With this, we no longer get the backend log as shown below. The image shows the backend log processing silence or background noise. The max_amplitude in this case is really low at aroun 0.0696. Even though there is nothing but background noise, the model is still processing the audio and making a prediction and giving out incorrect results. We can see it is predicting the background noise as a Car horn from the Left direction with a low confidence score at around 0.64.
However, with our new threshold, we can skip processing unnecssary noises.
And only process noises that are over this threshold. As seen in the image below, both mics don't have to be over 0.15, only 1 of them is enough to process and predict. Here, the model correctly predicted a Motorcycle audio sound coming from the left side with a confidence score of 0.9914.
On the Android side, we implemented a clever approach to continuous recording:
Creating Audio Snapshots:
We couldn't simply read data from an active recording, so we implemented a system that briefly stops the recorder, saves the file, starts a new recorder immediately, and then processes the saved file in the background:
public void createSnapshot(final AudioRecorderCallback callback) {
// Stop current recording to save the file
mediaRecorder.stop();
// Make a copy of the current output file
File snapshotFile = new File(outputFile.getAbsolutePath());
// Start a new recording immediately
MediaRecorder newRecorder = createMediaRecorder();
// ... configure and start the new recorder ...
// Process the snapshot file in the background
processSnapshotFile(snapshotFile, callback);
}
Handling Quiet Audio:
We extended our callback interface to handle the case where audio is too quiet:
public interface AudioRecorderCallback {
void onSuccess(InferenceResult result);
void onError(String error);
void onQuietAudio(); // New method for quiet audio
}
Interval Processing:
We set up a periodic task to process audio every 3 seconds:
private Runnable processingIntervalRunnable = new Runnable() {
@Override
public void run() {
if (isRecording) {
processCurrentRecording();
// Schedule next processing
mainHandler.postDelayed(this, 3000); // 3 seconds
}
}
};
Continuous Awareness: Drivers now receive updates every 3 seconds without interrupting their recording session.
Data Efficiency: By skipping processing for quiet audio, we reduce unnecessary computation and network requests.
Reduced False Positives: The amplitude threshold helps filter out background noise that might otherwise trigger false detections.
Better User Experience: Users get feedback in real-time and can record for as long as they need without manual restarts.
Seamless Recording Transitions: Creating snapshots without noticeable gaps in the recording required careful timing and buffer management.

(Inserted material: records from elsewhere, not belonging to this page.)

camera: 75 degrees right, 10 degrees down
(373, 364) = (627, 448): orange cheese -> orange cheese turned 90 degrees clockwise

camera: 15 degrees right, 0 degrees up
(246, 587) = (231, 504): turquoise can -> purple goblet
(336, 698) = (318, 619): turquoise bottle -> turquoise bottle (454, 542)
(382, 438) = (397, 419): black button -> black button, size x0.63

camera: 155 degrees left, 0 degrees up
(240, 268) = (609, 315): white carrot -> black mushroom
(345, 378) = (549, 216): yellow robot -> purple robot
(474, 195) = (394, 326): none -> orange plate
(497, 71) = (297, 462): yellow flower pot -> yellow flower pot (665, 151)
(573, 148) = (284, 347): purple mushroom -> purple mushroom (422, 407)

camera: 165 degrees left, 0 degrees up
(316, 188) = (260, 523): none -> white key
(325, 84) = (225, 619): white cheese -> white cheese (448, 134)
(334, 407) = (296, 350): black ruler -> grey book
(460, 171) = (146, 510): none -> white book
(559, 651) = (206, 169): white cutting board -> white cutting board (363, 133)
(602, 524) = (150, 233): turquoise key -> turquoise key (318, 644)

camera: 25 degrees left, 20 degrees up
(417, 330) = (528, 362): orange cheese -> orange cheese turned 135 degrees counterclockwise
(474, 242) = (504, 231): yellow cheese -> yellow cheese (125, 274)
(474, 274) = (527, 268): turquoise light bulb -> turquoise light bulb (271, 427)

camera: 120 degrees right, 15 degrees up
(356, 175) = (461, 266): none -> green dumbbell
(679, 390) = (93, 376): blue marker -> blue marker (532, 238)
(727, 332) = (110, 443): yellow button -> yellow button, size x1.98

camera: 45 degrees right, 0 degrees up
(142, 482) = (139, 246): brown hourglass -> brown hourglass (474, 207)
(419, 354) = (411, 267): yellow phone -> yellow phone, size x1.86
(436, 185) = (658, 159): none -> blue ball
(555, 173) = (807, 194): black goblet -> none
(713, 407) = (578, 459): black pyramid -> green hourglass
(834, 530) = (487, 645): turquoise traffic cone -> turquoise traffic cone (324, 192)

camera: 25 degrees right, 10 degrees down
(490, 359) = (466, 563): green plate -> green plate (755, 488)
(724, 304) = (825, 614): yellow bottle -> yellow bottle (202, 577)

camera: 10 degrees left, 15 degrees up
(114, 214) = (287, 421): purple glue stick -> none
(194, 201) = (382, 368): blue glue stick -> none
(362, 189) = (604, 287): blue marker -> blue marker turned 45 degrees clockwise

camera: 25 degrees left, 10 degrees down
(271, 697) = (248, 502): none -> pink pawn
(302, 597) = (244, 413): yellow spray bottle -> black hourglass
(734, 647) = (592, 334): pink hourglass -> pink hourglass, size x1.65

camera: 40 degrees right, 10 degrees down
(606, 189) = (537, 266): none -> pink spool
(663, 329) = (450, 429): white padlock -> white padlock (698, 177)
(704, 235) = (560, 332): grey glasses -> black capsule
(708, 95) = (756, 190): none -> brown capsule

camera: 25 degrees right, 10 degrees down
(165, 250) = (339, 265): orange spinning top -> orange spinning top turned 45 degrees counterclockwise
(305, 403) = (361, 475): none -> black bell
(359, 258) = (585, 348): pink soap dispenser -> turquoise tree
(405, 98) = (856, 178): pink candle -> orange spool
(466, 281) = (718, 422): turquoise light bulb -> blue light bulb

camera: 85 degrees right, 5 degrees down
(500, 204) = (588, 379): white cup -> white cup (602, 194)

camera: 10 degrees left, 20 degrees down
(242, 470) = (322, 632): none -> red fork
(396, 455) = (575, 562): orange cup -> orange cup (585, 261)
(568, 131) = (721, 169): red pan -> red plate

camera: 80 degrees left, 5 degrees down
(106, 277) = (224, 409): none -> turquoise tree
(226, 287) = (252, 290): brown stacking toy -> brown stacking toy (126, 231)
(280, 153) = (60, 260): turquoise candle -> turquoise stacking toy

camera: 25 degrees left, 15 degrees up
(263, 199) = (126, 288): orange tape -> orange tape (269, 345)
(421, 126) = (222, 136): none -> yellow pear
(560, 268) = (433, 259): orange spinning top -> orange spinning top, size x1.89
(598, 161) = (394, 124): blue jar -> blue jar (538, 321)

Finding the Right Threshold: We needed to find an amplitude threshold (0.15) that would filter out background noise without missing important sounds. I choosed the threshold at 0.15 due to heuristic tests that showed that our model had accurate results when the max_amplitude was above 0.15.
Cross-Platform Consistency: Ensuring consistent behavior between the Python backend and Java Android client required careful API design and error handling.